Up front, the instrument panel is functional and neatly laid-out. I'd prefer a higher quality of material selection on the dashboard, and I rail in vain against the fake wood trim, but I like where everything is placed and operation was simple and intuitive. My test vehicle came with optional touch-screen navigation ($2,145), which I highly recommend. It's well-integrated with other control functions, and works wonderfully.

On the Road

You can't hide bulk, and at 4,955 lbs, Outlook is one bulky crossover. Those pounds show up every time you step on the gas, every time you brake and every time you turn the steering wheel. Four-wheel independent suspension with a direct-acting front stabilizer bar helps to keep body roll under control. The ride is smooth and quiet, but Outlook steers like a truck, and the driving position is more school bus than sports car. With a 40' turning circle, you'll be doing K turns on suburban streets, and parking at the mall is a calculated affair. I never had fun behind the wheel -- I admit that that's not really the goal of this vehicle anyway.

Under the hood lurks a 3.6 liter V6 that produces 275 hp and 251 lb-ft of torque on regular unleaded gas. GM's new six-speed automatic transmission is the only option, and it's a good one. You get smooth shifts, quiet operation and really refined performance -- nice. My test vehicle had all-wheel drive, and there's also a front-wheel drive version available.
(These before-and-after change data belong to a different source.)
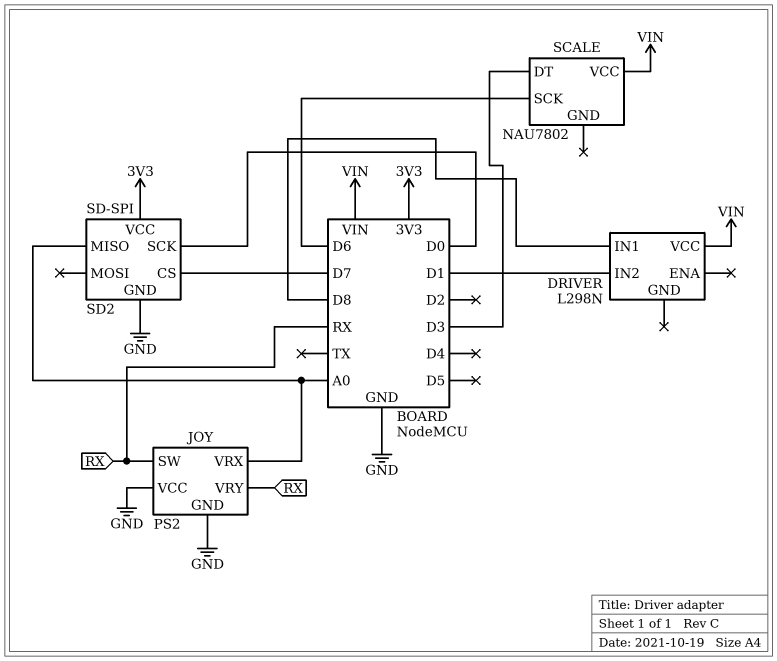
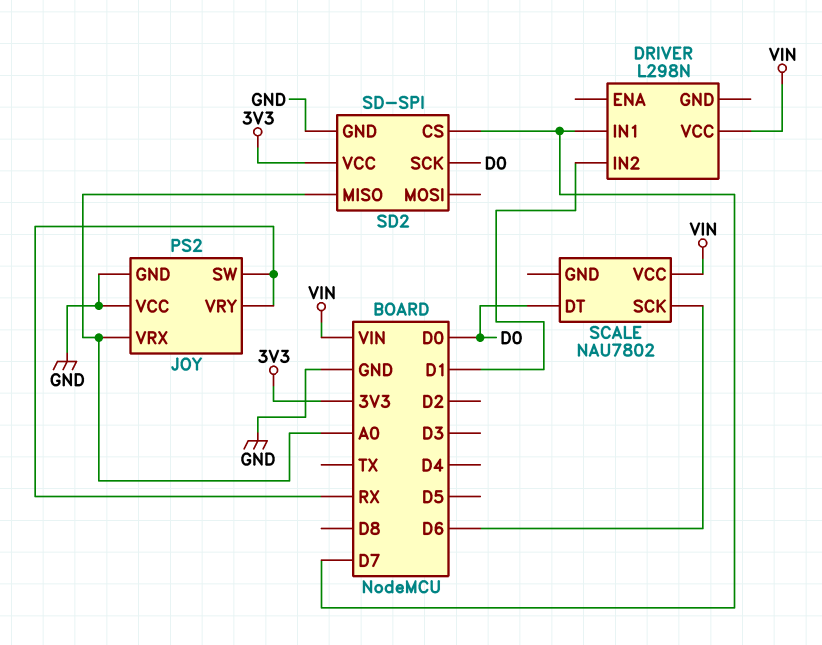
DRIVER pin IN1: D8 -> D7
SCALE pin DT: D3 -> D0

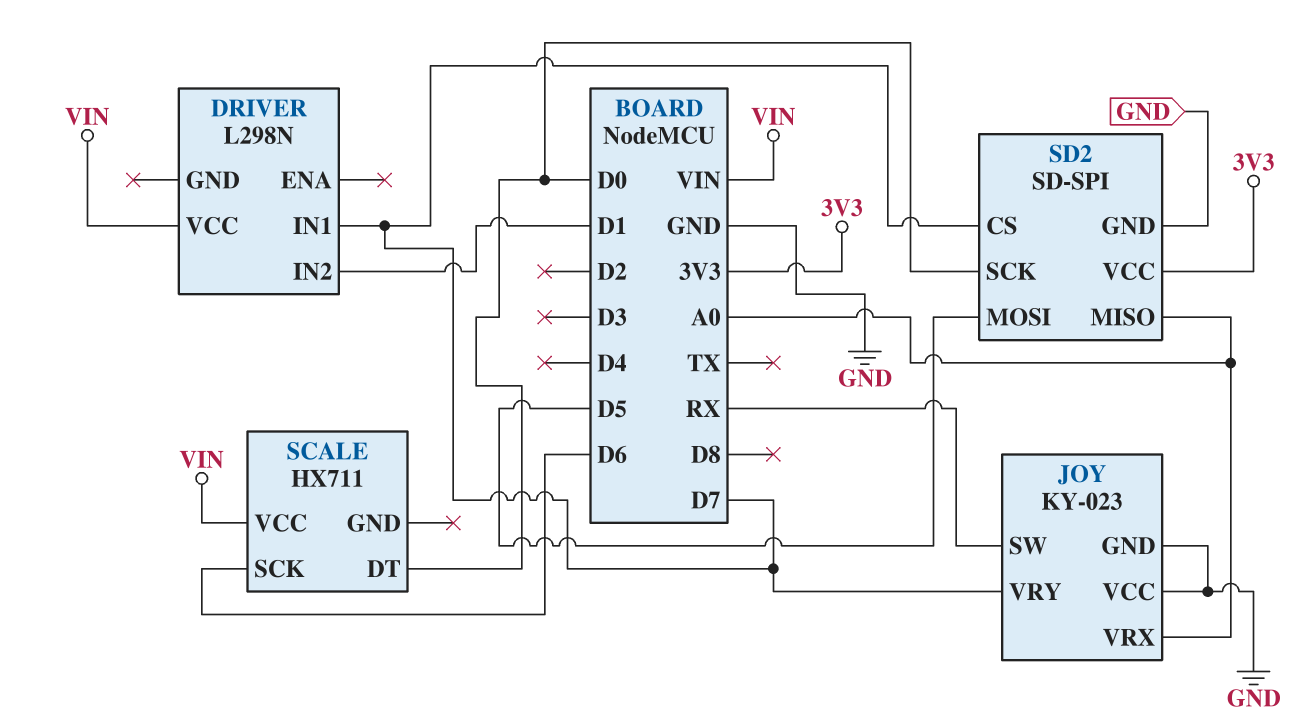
JOY: PS2 -> KY-023
JOY pin VRY: RX -> D7
SCALE: NAU7802 -> HX711
SD2 pin MOSI: none -> D5

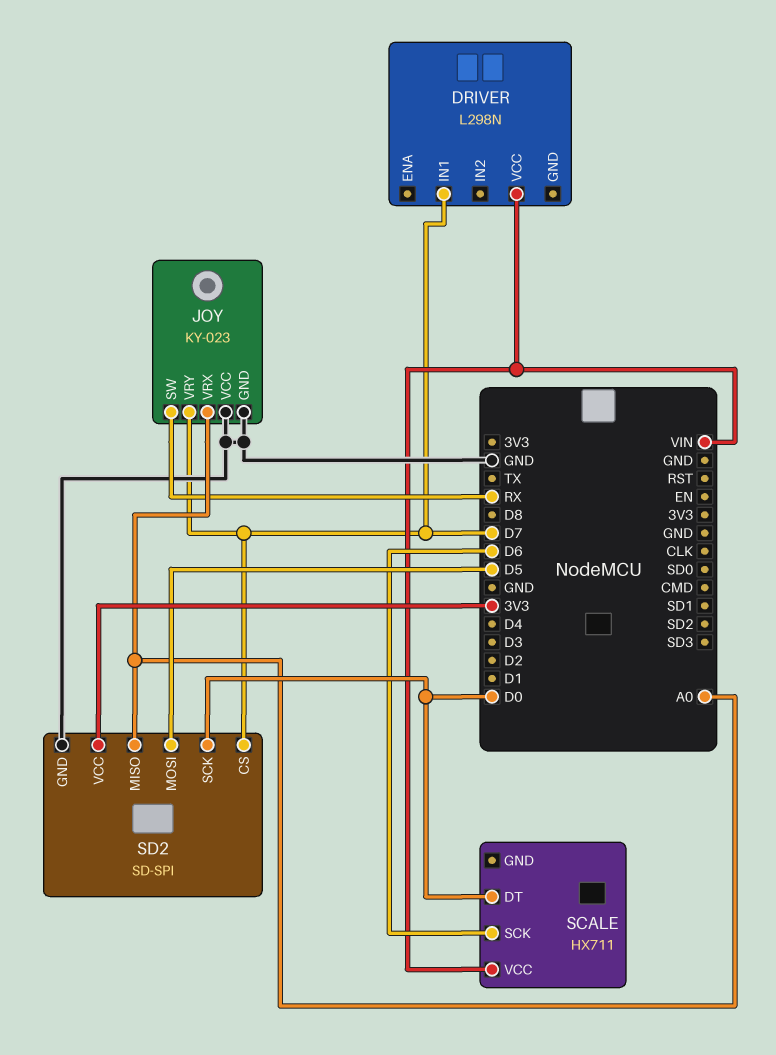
DRIVER pin IN2: D1 -> none

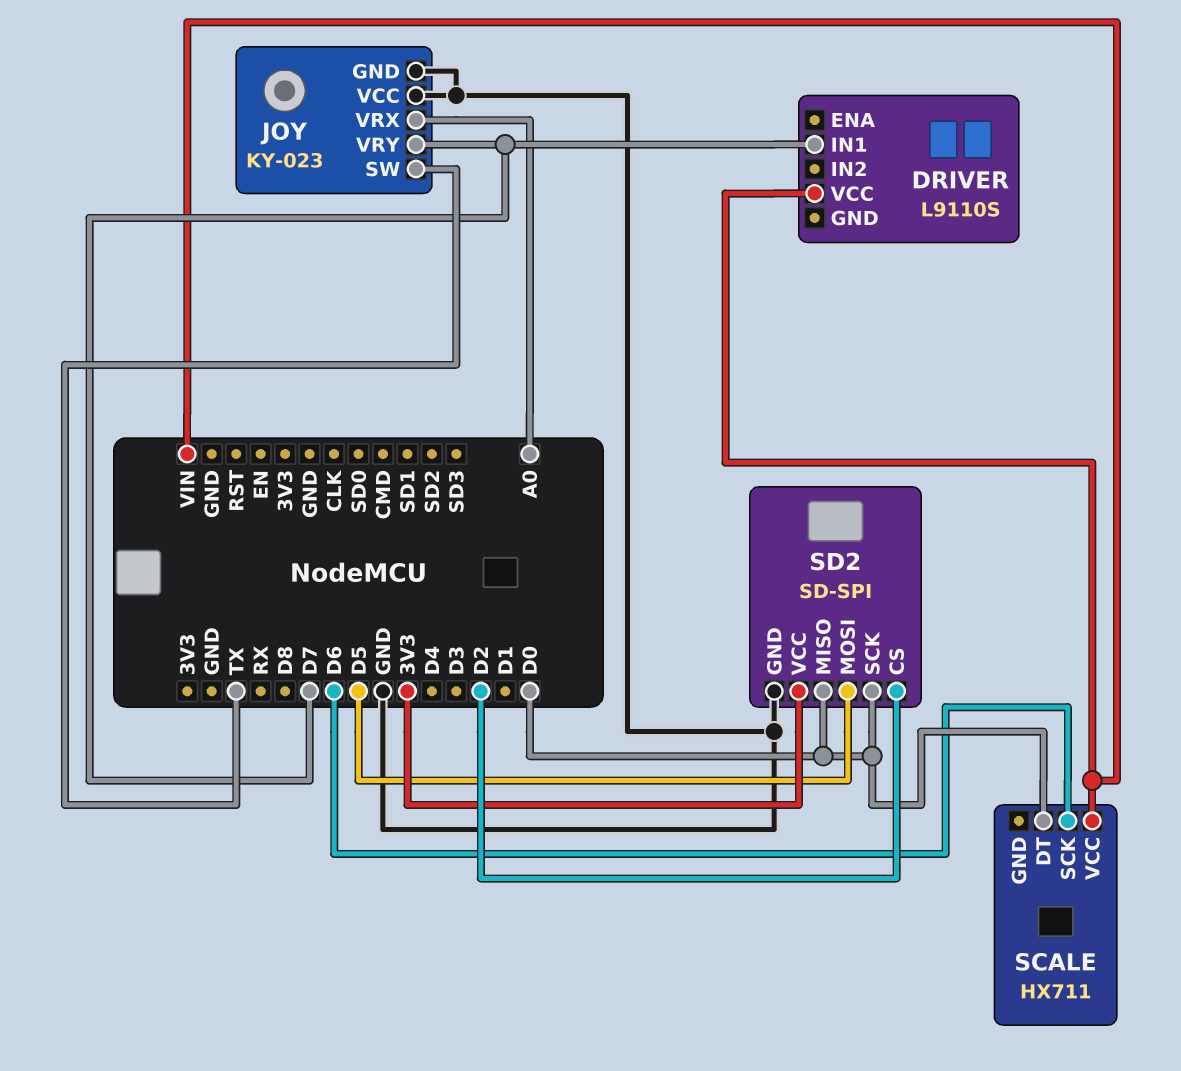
DRIVER: L298N -> L9110S
JOY pin SW: RX -> TX
SD2 pin CS: D7 -> D2
SD2 pin MISO: A0 -> D0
When you head out on that road trip, you can load up 1443 lbs of passengers and cargo. If you carry seven passengers, make sure they don't average over 200 lbs each; with eight passengers, they have to be under 180. Maybe that's not an issue in your family -- it is in mine. You can even tow up to 4500 lbs with your Outlook (though I wouldn't advise it if you're carrying a full load of 200 pounders). There's room for 19.7 cubic feet of luggage behind the third row, 68.9 cubic feet with the third row folded and 116.9 cubic feet with second and third rows folded.

Journey's End

Different than Enclave and Acadia, but still the same.

Photo © Jason Fogelson
I got a mild case of sticker shock when I saw the price of my test vehicle -- over $38,000 for a Saturn? -- but it was a top-of-the-line, loaded version with leather ($1,275), a convenience package ($1,045), advanced audio ($510), a trailering package ($425) and other options. The base XE model with front-wheel drive starts at $27,990 ($4,300 less than the AWD XR), so I might have to start building my Outlook on that foundation, and live without a few luxuries so that I could afford the navigation system. I would also look at the GMC Acadia (starting at $29,495) and Buick Enclave (starting at $32,790), and see if I was willing to pony up more bucks for snazzier styling on the same platform.
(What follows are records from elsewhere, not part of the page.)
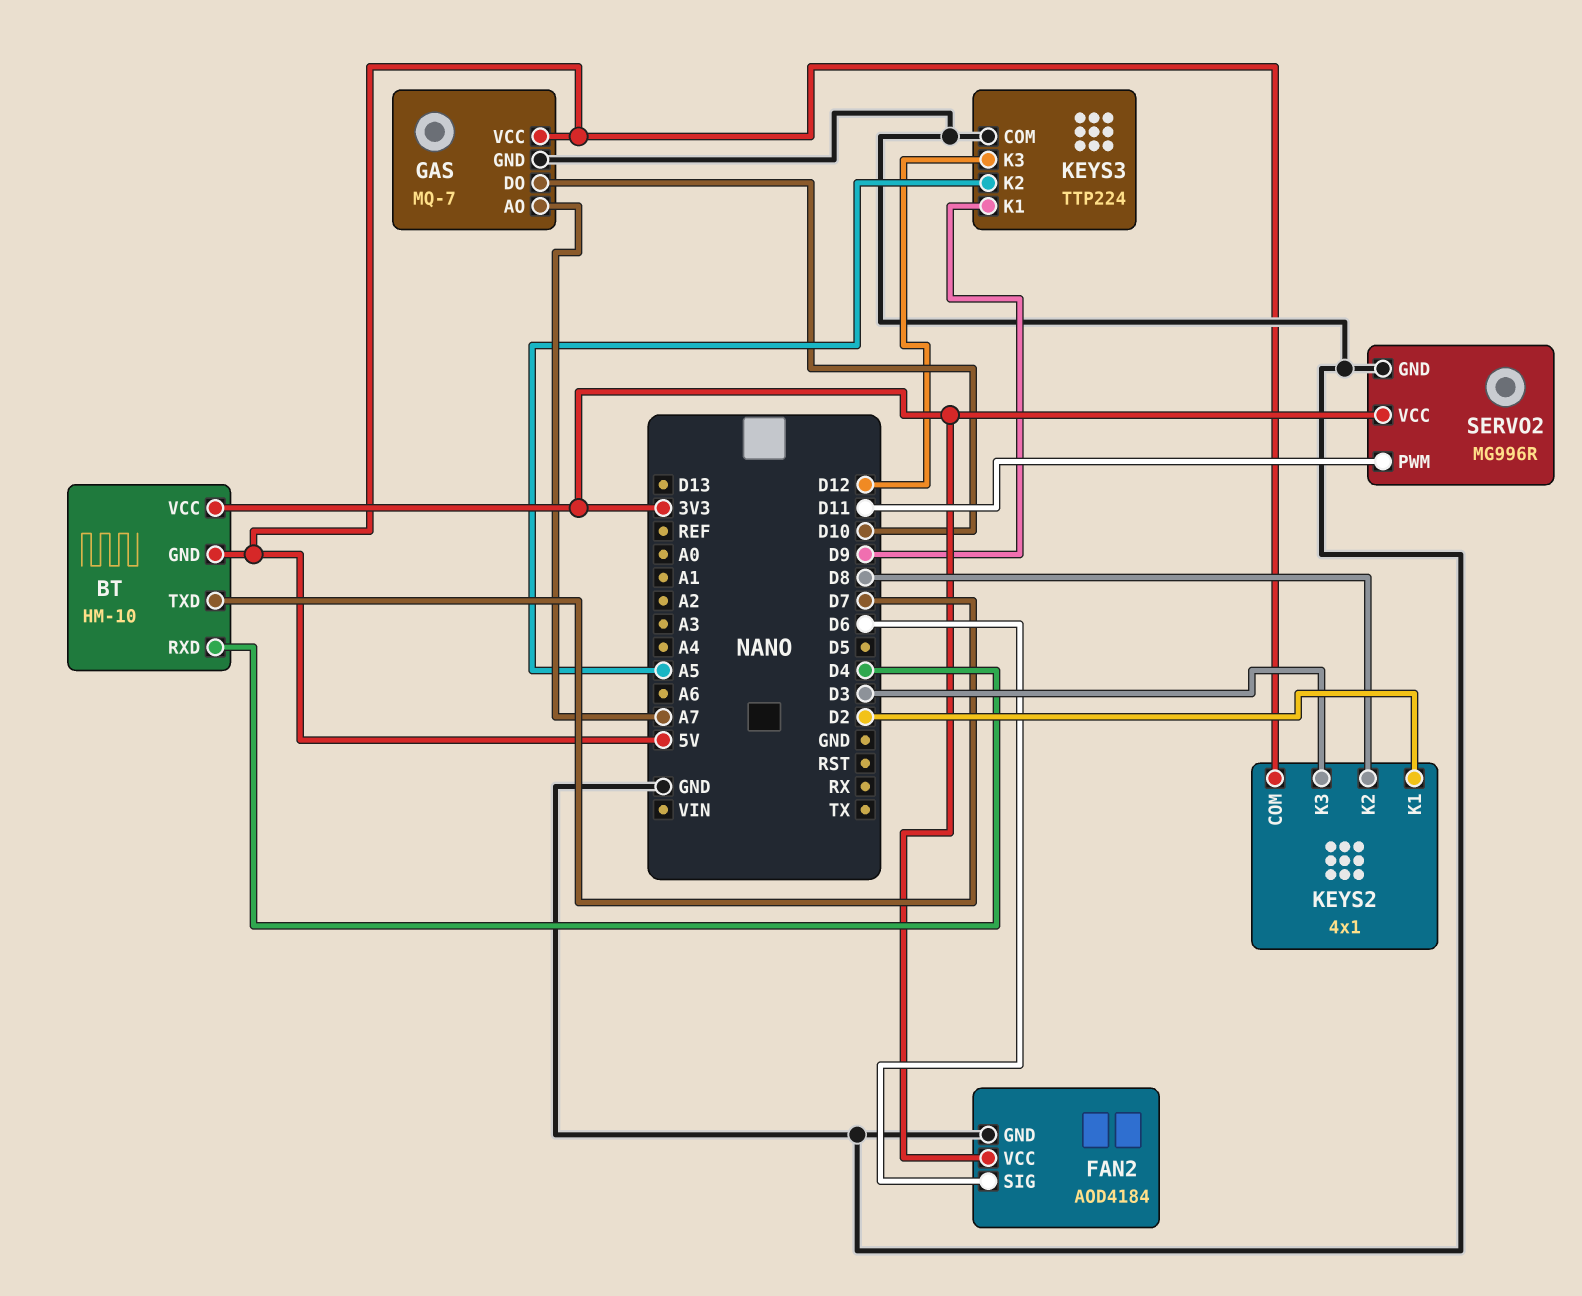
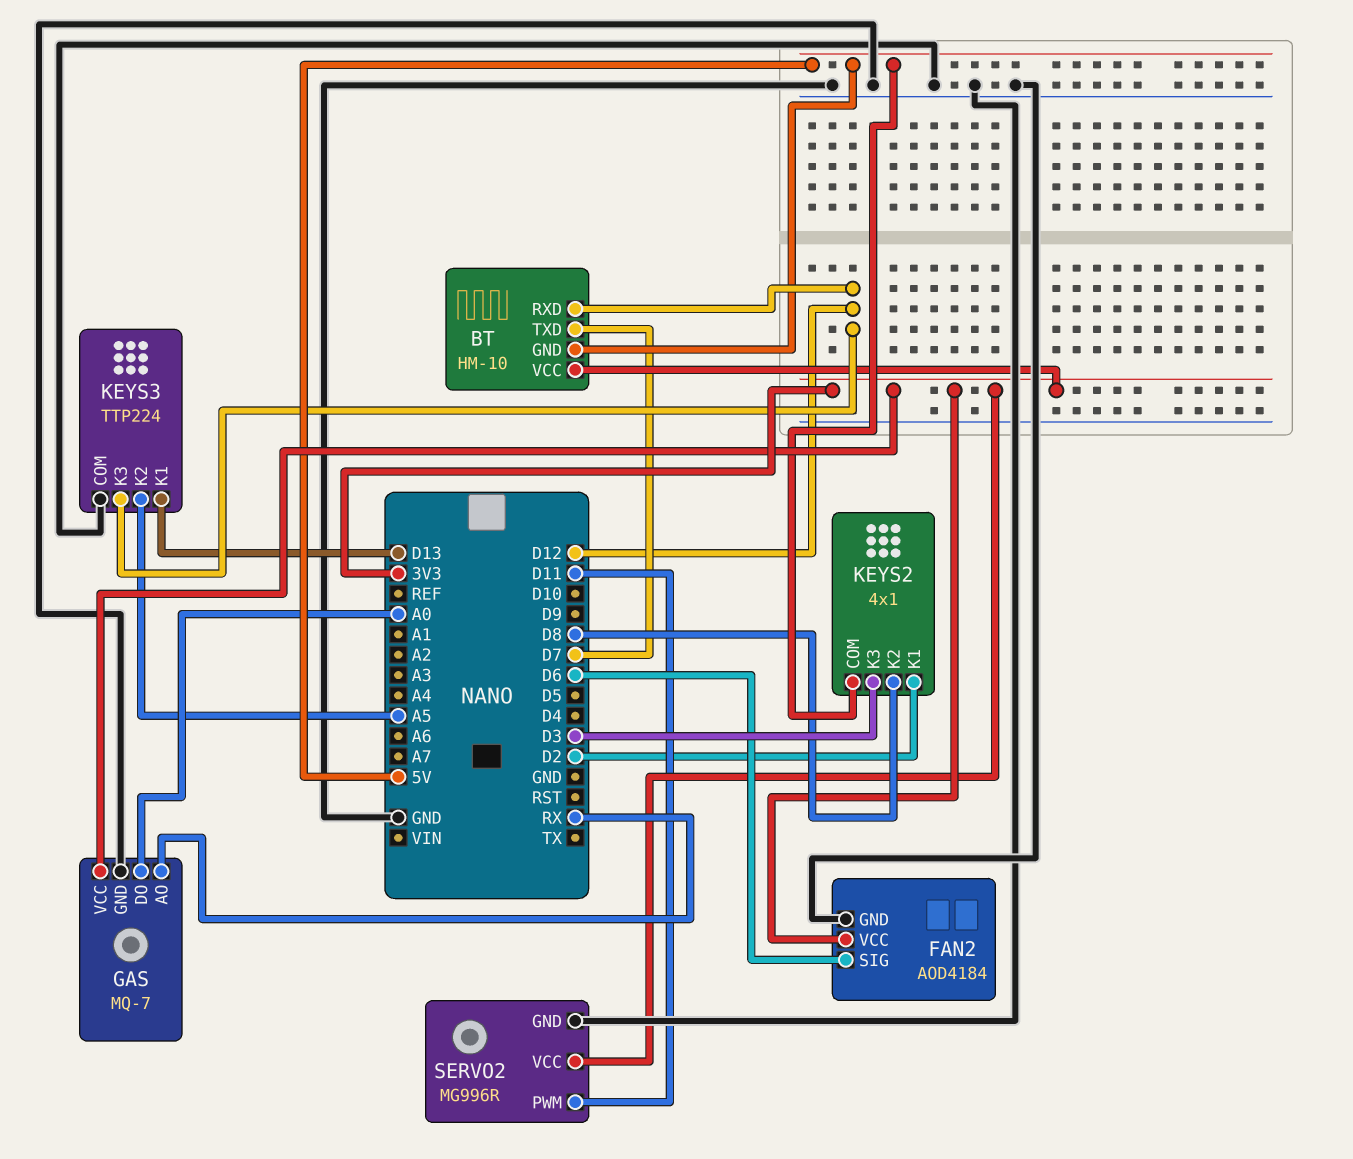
BT pin RXD: D4 -> D12
GAS pin AO: A7 -> RX
GAS pin DO: D10 -> A0
GAS pin VCC: 5V -> 3V3
KEYS3 pin K1: D9 -> D13

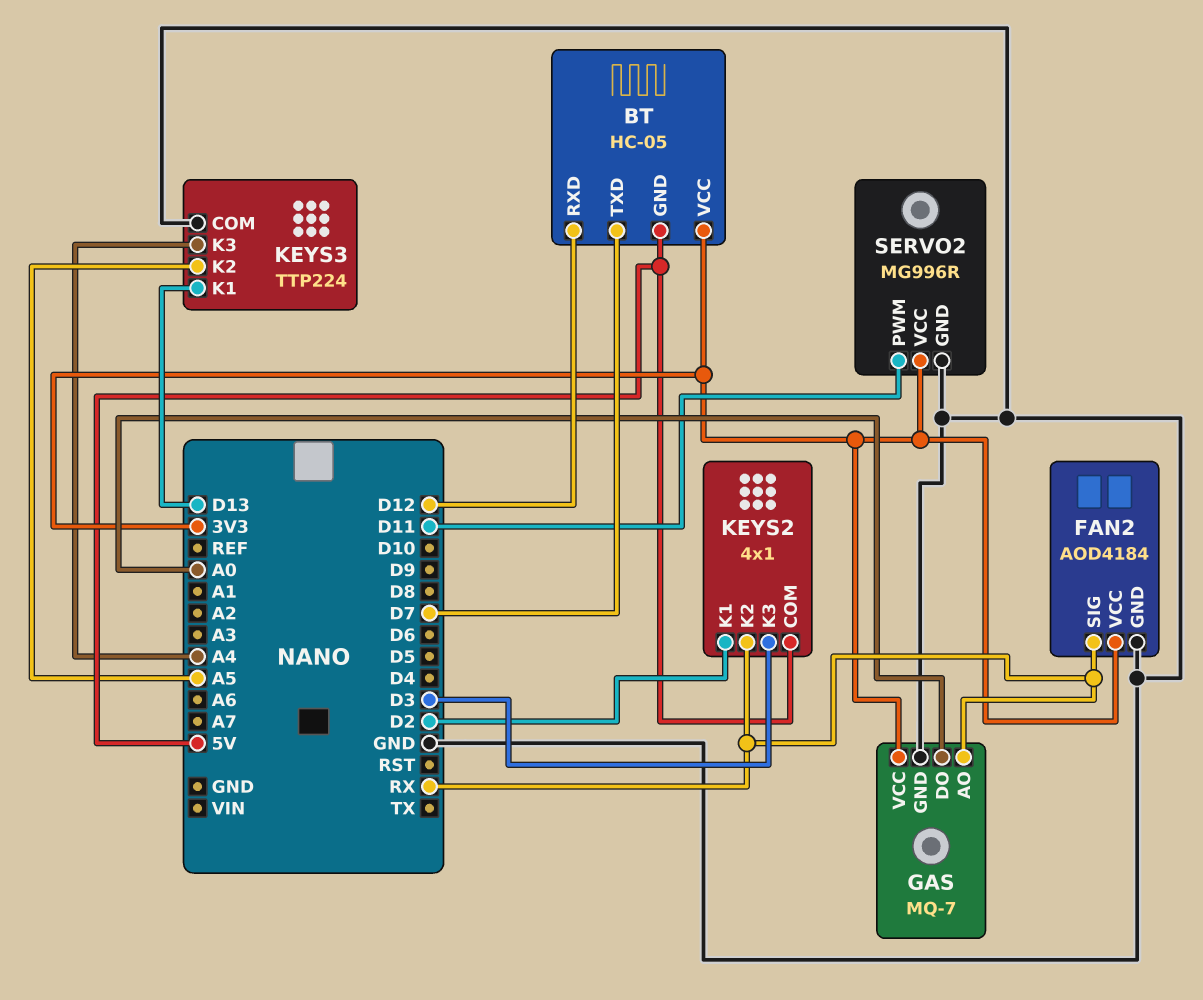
BT: HM-10 -> HC-05
FAN2 pin SIG: D6 -> RX
KEYS2 pin K2: D8 -> RX
KEYS3 pin K3: D12 -> A4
I'd also look at the competition. There's the excellent Honda Pilot and the superb Toyota Highlander (which has the advantage of an available hybrid powerplant). The Ford Freestyle and Chrysler Pacifica are stylish family haulers, and the Mazda CX-9 is a slightly sportier solution to the equation. If I really needed all that space, I might consider a full-sized SUV like the Chevy Suburban or Toyota Sequoia. I might even (gasp) look at minivans, like the Toyota Sienna and Nissan Quest. Yes, there is still a place in this world for the minivan.

When faced with global competition, I think GM is taking a wise tack and making sure that they're on solid ground on the home front. The Saturn Outlook is obviously a vehicle designed for American tastes, needs and roads. If it suits your needs, it is a smartly designed and engineered vehicle that will certainly be up to the task.